Notlar çığ gibi büyürken: Bakalım oğlan gelirse izlenimlerimizi yazarız. Gelmezse sen sağ ben selamet.

11 yorum:

  1. Eheh resimdeki kadın çok fenaaa...
    Hayırlısı olsun kuzucuk. Bi de görücülüğün detaylarını öğreneceğim derken şıp diye evlenirmişsin. Asıl o zaman bu yazına ne kadar bakıp güleceğini hayal ettim ben.

    YanıtlaSil
  2. Hayırlı olsun...ama banada çok komik gelir durum, neden önce kız görülür, erkek sonradan teşrif eder, halbuki önce kız görecek, beğenirse ikinci görüşme olacak :))Devamını bekliyorum, bende merak ettim :)))

    YanıtlaSil
  3. rengarenk... Ben de o yüzden bu resmi seçtim zaten. Değil mi? Bir de böyle bir tehlike var :P

    yerdenuzak... Devamını inşallah yarın akşam yazacak gibi duruyorum. Zira adayım yarın öğlen teşrif edecekmiş.

    YanıtlaSil
  4. Kısa, saçlı badem bıyıklı, beyaz tenli, mülayim bi tip canlandı kafamda, bakalım ne çıkacak :)

    YanıtlaSil
  5. hitman-3... Aaa, var ya sen söyleyene kadar hiç böyle düşünmemiştim:) Dur yarın görünce tipinin nasıl göründüğünü de yazayım.

    YanıtlaSil
  6. Not2'ye bayıldım. Anneanne hoş bir kadın sanırım.

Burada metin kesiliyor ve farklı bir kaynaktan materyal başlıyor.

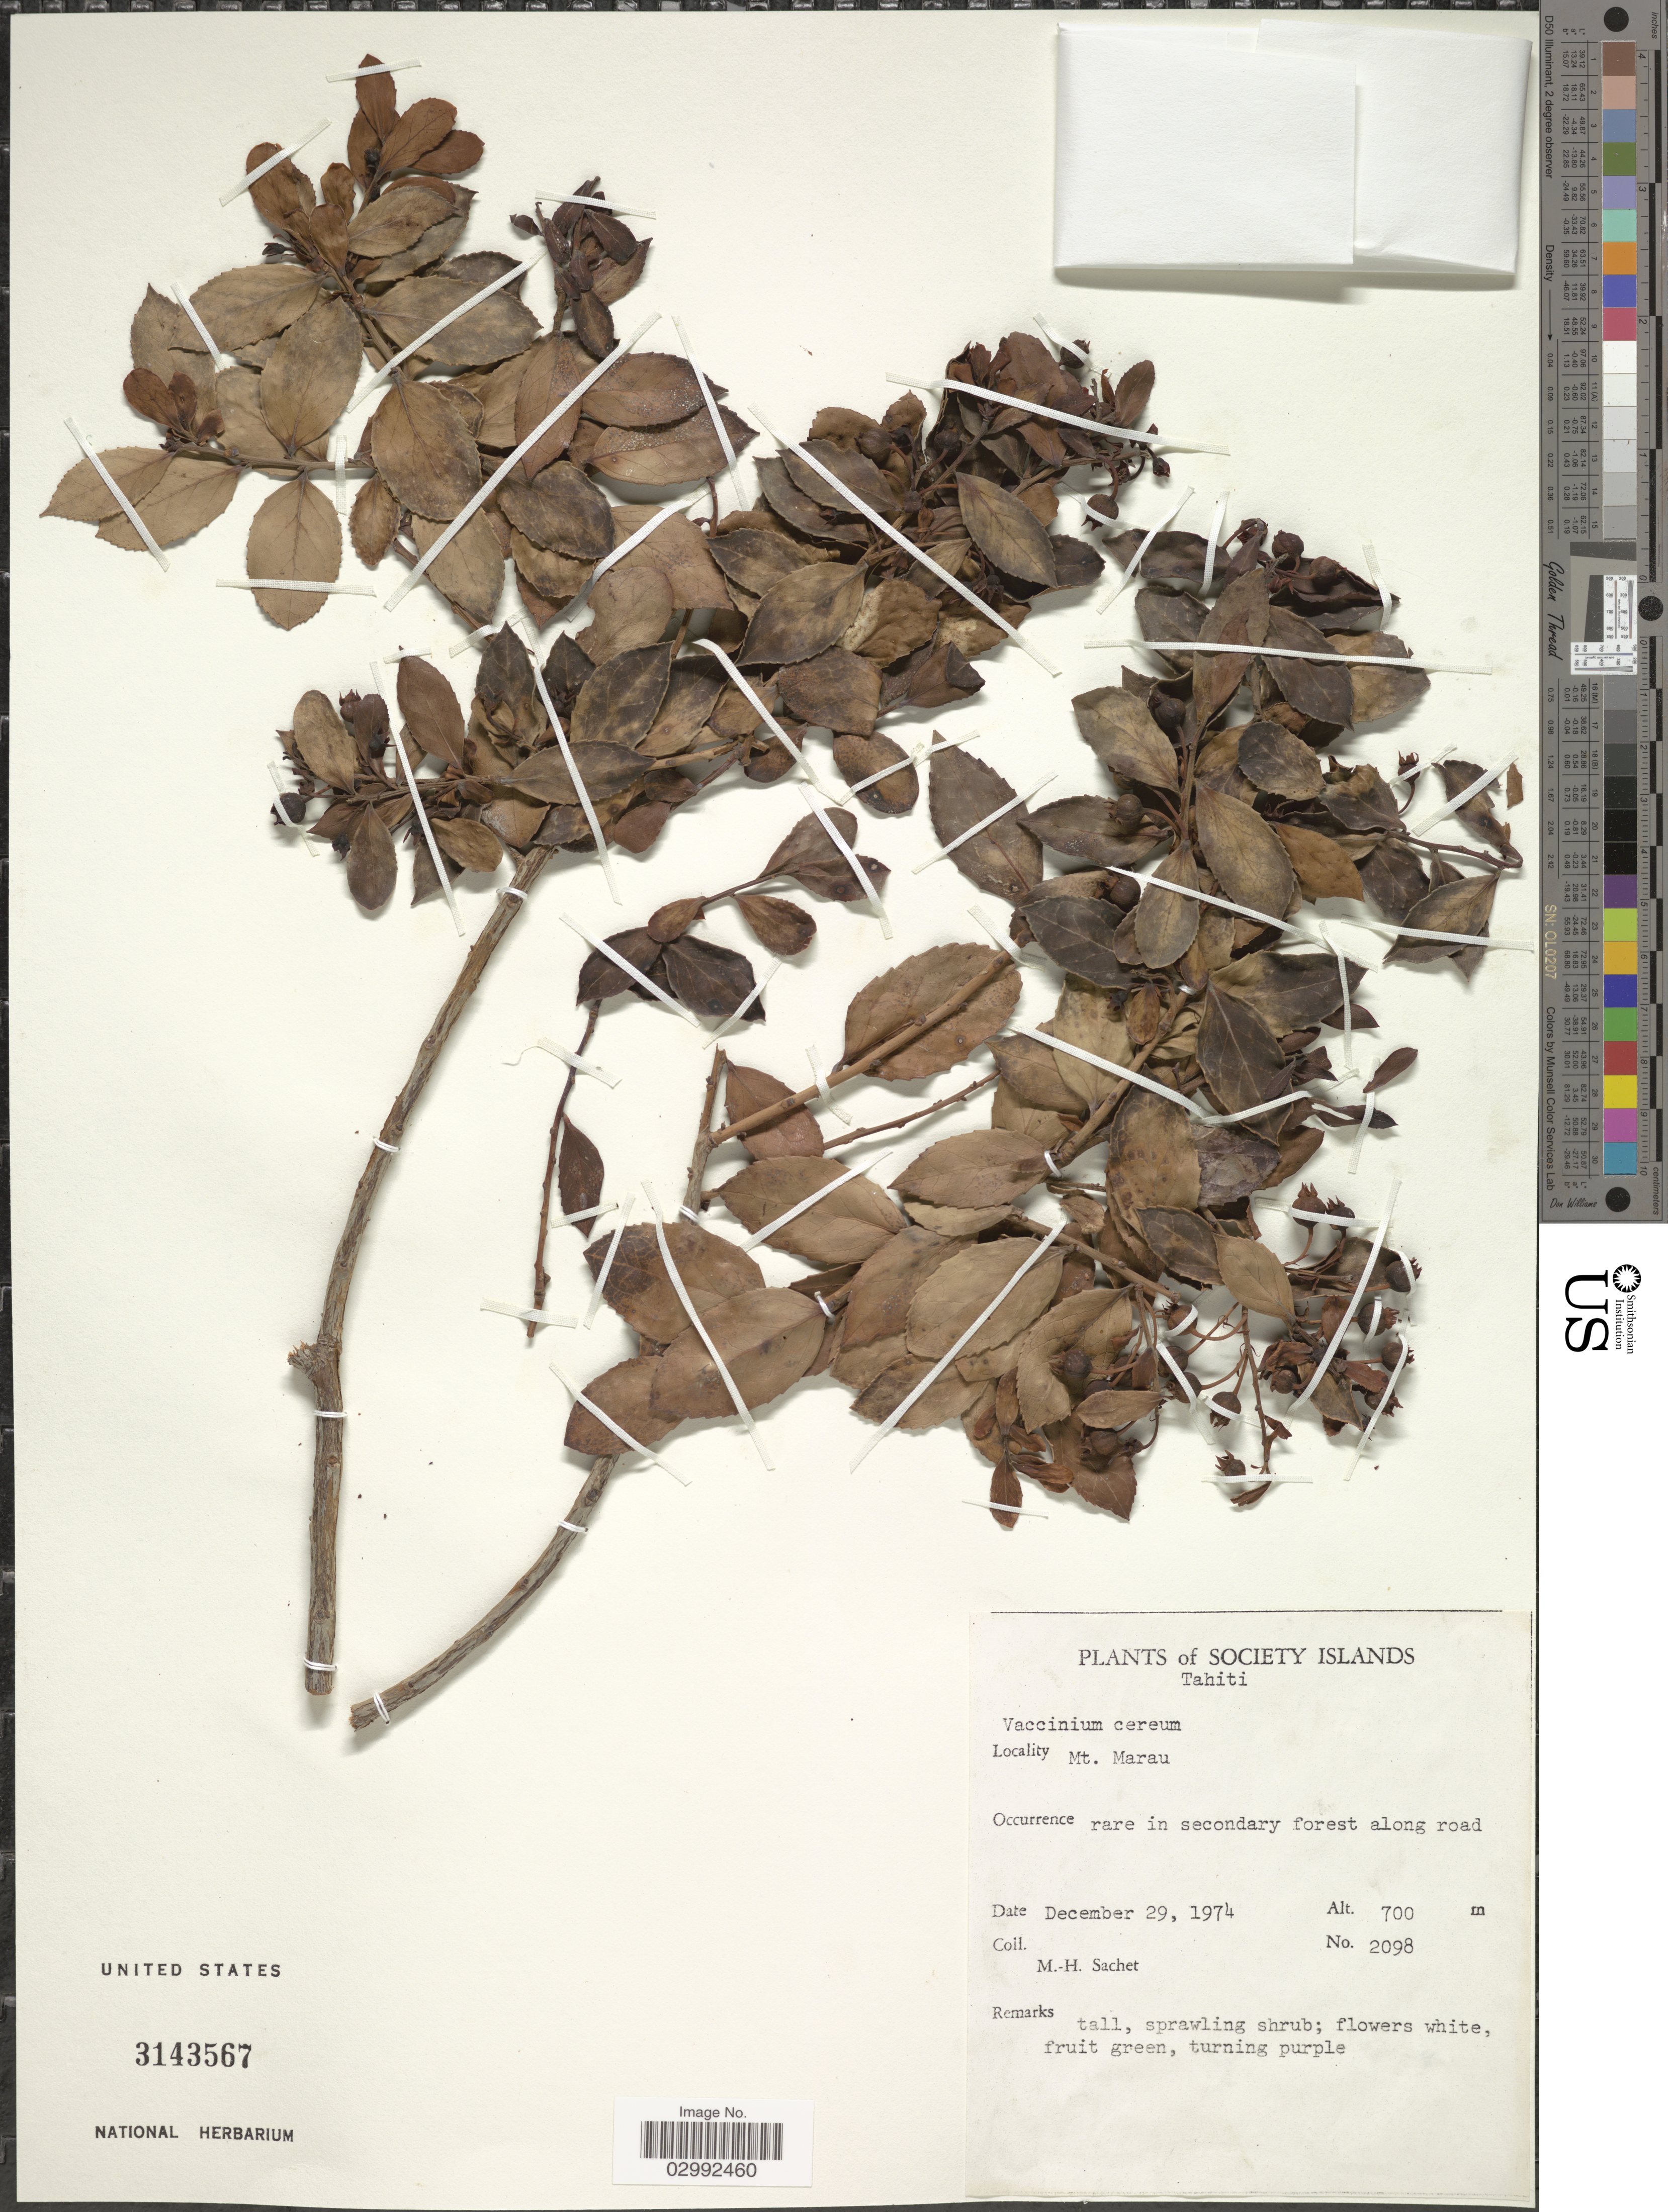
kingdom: Plantae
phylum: Tracheophyta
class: Magnoliopsida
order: Ericales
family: Ericaceae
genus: Vaccinium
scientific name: Vaccinium cereum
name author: (L. f.) G. Forst.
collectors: M.-H. Sachet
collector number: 2098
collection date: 1974-12-29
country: French Polynesia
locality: Society Islands, Tahiti, Mt. Marau.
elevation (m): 700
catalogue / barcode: US 3143567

    Ve bence de "Oğlanı bir göreydik!"

    YanıtlaSil
  7. 9 yıl üniversite mi???? ne okudun o kadar yahu?:D

    Bana göre oğlan kendi kendine bir kız arkadaş bulamayacak kadar pısırıksa o iş olmaz... Pısırık olmasa hiç görmediği tanımadığı birine neden bu teklifleri götürsün... Bana öyle geldi en azından..

    YanıtlaSil
  8. şirvan... çok hoştur gerçekten.

    san kıllanma tarihi... matematik artı okulöncesi öğretmenliği.

    Kendisi gelmesi zaten. Neyse akşam bu yazıyı yazarım

    YanıtlaSil
  9. oooffff çok zor işler bunlar yaaa!!!
    Ben en çok kıza haber verilmeden çaktırmadan görülüp ,tanınan yaratıcı görücü usulünü beğeniyorum:))) bu sektörde de yenilik lazım ;))

    Bi sonraki yazıyı heyecanla bekliyorum :D

    YanıtlaSil
  10. kız sıdıka... çaktırmadan görülme kısmı hakkaten en iyisi ya:) Kesinlikle bu sektöre yenilik lazım.

    YanıtlaSil

Yorum alın, yorum yapın. Bloglara can verin.